### PETUNJUK TUGAS
Ubah paragraf dalam teks latihan yang diawali "Pertama kali denger isu ini" menjadi daftar poin yang lebih ringkas dan tetap memuat fakta utamanya.
----- TEKS LATIHAN -----
Hmm. Udah lama ga nulis blog. Boleh lah dimulai lagi, kali ini pakai bahasa ibu saja.
Lottery of birth apa sih itu?
Pertama kali denger isu ini kira-kira setahun atau dua tahun lalu. Lupa pencetusnya siapa (maafkan memori saya yang sekarang sering samar ini) tapi pernah dibahas di suatu kuliah online yang saya ikuti. Jadi, lottery of birth itu adalah semacam "takdir", dimana seseorang itu tidak bisa memilih di keluarga macam apa dia dilahirkan, karena ternyata status sosial, kesempatan untuk bangkit dan maju, serta untuk beranjak dari kemiskinan semua berpangkal pada titik start up kita, meski tidak melulu menentukan (ada saja kisah sukses dari seseorang dengan latar belakang keluarga yang sangat miskin namun akhirnya berhasil maju), tapi secara statistik hal ini sangat susah. Bila kita terlahir di keluarga miskin, dan hidup di lingkungan miskin, untuk menjadi ikut miskin adalah sebuah keniscayaan.
----- BAHAN TERSEDIA -----
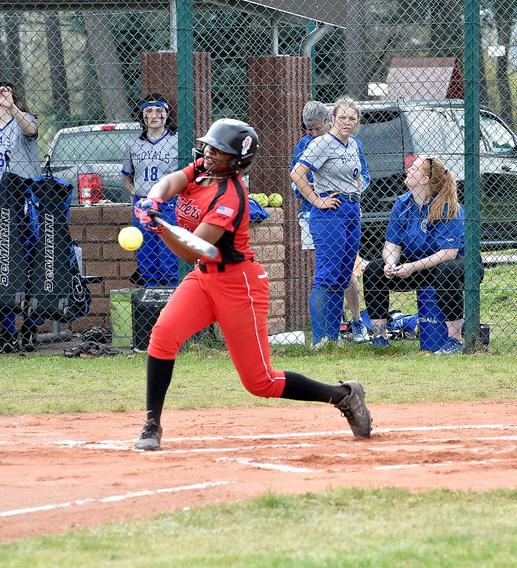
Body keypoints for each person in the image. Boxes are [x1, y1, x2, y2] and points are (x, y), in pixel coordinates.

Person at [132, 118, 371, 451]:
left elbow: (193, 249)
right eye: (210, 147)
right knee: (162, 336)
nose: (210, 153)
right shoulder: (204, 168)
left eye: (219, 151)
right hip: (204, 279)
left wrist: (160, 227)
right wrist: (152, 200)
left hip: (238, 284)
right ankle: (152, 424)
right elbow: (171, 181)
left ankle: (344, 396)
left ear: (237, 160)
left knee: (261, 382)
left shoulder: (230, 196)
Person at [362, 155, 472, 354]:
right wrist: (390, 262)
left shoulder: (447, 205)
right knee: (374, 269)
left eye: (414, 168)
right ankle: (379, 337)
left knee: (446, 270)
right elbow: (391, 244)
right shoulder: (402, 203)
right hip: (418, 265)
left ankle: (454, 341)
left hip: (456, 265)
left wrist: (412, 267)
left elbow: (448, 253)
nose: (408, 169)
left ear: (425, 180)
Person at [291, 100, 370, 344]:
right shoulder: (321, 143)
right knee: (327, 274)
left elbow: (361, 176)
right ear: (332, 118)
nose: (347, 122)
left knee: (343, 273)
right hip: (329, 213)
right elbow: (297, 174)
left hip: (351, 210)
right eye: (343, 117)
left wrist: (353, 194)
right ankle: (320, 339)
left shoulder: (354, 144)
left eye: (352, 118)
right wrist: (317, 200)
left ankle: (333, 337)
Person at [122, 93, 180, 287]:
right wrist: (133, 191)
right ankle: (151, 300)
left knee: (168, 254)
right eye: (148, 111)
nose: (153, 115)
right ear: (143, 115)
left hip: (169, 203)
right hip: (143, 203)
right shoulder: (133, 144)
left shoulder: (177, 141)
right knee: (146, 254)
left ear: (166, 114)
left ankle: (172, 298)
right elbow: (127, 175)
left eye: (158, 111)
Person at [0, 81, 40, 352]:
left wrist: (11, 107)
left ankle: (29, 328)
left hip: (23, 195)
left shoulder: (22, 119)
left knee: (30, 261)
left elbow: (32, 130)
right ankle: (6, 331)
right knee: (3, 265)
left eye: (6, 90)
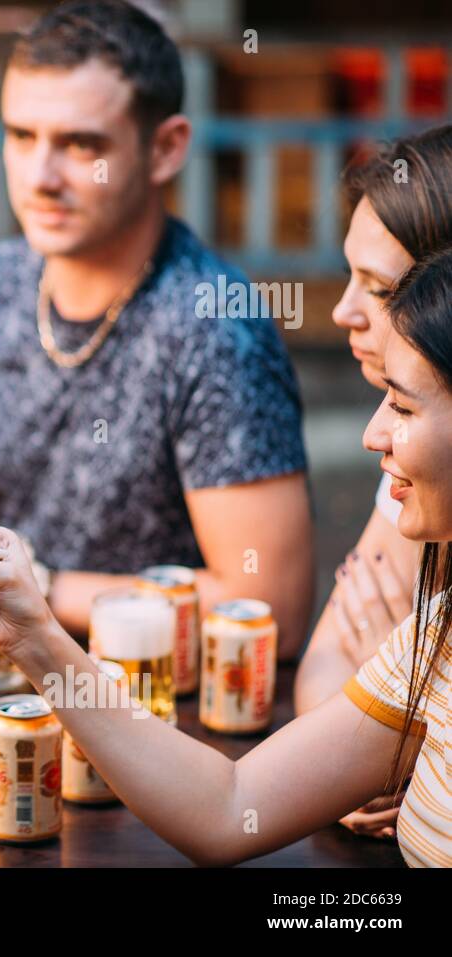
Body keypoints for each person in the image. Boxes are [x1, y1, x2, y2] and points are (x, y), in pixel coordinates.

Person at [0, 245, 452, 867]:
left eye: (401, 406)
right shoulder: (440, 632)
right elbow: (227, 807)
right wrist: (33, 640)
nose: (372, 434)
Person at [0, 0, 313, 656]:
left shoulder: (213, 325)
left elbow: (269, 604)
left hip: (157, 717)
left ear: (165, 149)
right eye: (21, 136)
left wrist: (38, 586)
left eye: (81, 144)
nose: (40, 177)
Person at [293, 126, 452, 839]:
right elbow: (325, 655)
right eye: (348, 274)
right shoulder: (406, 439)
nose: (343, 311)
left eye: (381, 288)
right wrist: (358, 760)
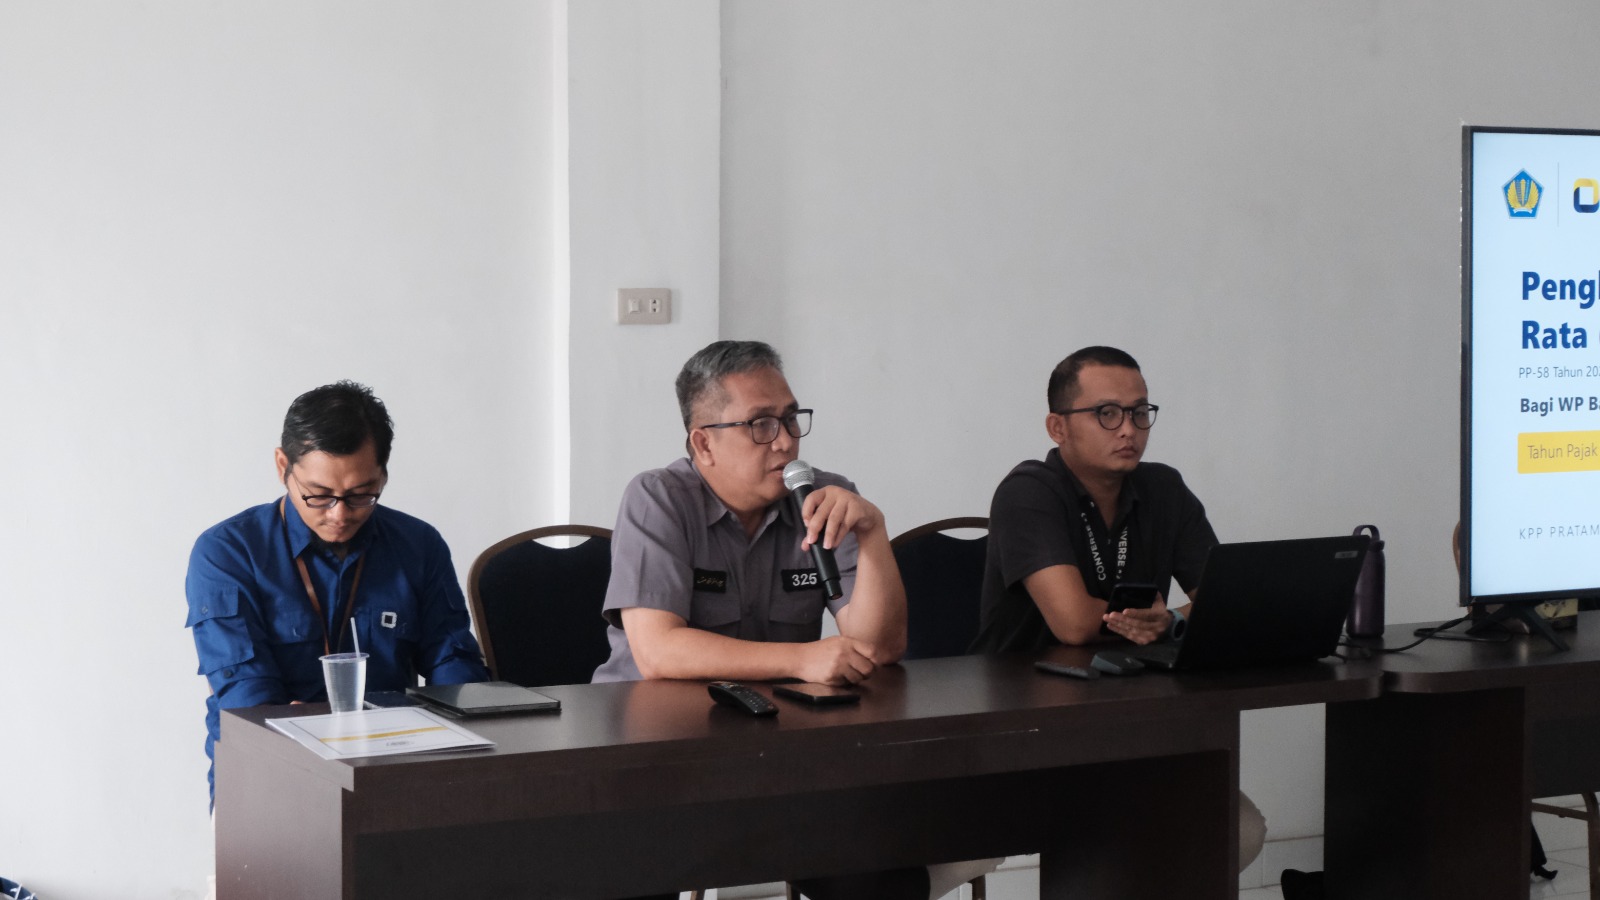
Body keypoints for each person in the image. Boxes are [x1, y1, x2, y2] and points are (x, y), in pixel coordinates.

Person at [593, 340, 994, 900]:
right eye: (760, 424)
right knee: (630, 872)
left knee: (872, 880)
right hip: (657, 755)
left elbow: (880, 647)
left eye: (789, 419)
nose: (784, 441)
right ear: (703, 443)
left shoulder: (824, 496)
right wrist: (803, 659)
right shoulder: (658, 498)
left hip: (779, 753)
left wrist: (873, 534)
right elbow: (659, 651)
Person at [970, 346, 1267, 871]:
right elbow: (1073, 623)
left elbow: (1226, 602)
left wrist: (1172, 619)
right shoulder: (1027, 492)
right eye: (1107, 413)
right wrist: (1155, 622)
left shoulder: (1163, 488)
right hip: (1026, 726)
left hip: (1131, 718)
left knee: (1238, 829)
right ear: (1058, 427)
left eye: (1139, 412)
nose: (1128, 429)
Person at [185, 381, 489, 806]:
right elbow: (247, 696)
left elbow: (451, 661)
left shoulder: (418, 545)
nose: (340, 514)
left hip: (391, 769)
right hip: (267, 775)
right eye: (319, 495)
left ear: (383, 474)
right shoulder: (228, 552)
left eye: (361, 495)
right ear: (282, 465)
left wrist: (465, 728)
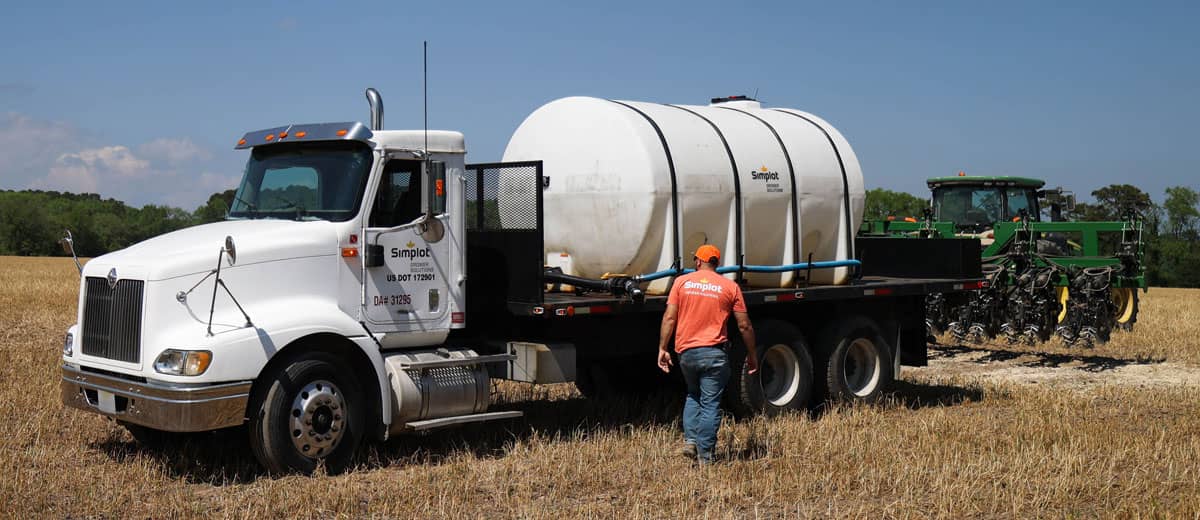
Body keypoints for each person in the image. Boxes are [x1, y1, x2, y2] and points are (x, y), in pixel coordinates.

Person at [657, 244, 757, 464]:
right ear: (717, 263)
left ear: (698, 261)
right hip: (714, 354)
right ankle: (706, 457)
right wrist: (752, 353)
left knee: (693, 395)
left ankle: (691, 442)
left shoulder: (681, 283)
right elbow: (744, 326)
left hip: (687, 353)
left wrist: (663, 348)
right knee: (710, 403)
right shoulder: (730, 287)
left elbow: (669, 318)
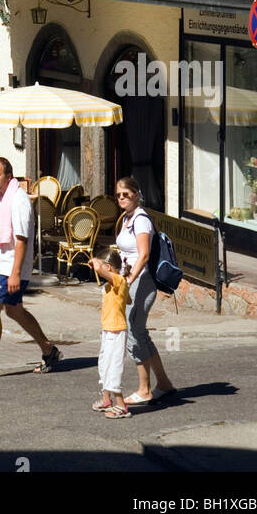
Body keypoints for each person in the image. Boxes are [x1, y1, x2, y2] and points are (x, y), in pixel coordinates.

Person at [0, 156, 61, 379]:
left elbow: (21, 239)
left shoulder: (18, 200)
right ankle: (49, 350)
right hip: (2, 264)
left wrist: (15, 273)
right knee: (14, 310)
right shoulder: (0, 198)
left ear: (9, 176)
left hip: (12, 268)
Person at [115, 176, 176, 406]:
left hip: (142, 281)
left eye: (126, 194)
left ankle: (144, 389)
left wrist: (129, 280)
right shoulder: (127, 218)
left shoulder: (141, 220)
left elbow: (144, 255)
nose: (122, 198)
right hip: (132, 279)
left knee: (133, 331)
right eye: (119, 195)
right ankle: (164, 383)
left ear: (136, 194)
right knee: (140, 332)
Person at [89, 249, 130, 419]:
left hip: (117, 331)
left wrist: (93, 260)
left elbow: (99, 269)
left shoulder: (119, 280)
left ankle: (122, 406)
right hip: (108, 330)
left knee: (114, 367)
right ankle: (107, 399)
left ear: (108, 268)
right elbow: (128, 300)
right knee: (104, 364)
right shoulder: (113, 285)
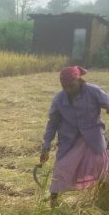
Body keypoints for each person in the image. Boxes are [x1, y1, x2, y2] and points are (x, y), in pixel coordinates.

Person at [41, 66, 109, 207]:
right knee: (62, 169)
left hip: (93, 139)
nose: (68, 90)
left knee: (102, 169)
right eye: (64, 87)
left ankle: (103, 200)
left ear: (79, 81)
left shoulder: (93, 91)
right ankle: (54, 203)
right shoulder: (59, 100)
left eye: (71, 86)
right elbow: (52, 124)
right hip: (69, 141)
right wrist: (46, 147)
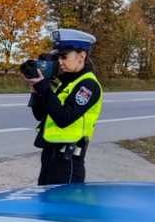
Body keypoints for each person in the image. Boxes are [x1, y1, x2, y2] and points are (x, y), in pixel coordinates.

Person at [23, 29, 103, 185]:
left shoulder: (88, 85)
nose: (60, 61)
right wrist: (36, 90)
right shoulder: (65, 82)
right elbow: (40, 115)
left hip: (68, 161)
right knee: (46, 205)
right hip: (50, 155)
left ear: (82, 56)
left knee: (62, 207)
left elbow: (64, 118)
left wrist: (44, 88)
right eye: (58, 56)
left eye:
-----
### KOTAK JAWABAN
- Penulis pertama kali mendengar isu ini sekitar satu atau dua tahun lalu dalam sebuah kuliah online, tetapi lupa siapa pencetusnya.
- Lottery of birth adalah semacam "takdir": seseorang tidak bisa memilih di keluarga macam apa ia dilahirkan.
- Status sosial, kesempatan untuk maju, dan peluang keluar dari kemiskinan berpangkal pada titik awal tersebut.
- Titik awal itu tidak selalu menentukan, karena ada kisah orang dari keluarga sangat miskin yang berhasil maju, tetapi secara statistik hal itu sangat sulit.
- Orang yang lahir di keluarga miskin dan hidup di lingkungan miskin niscaya ikut miskin.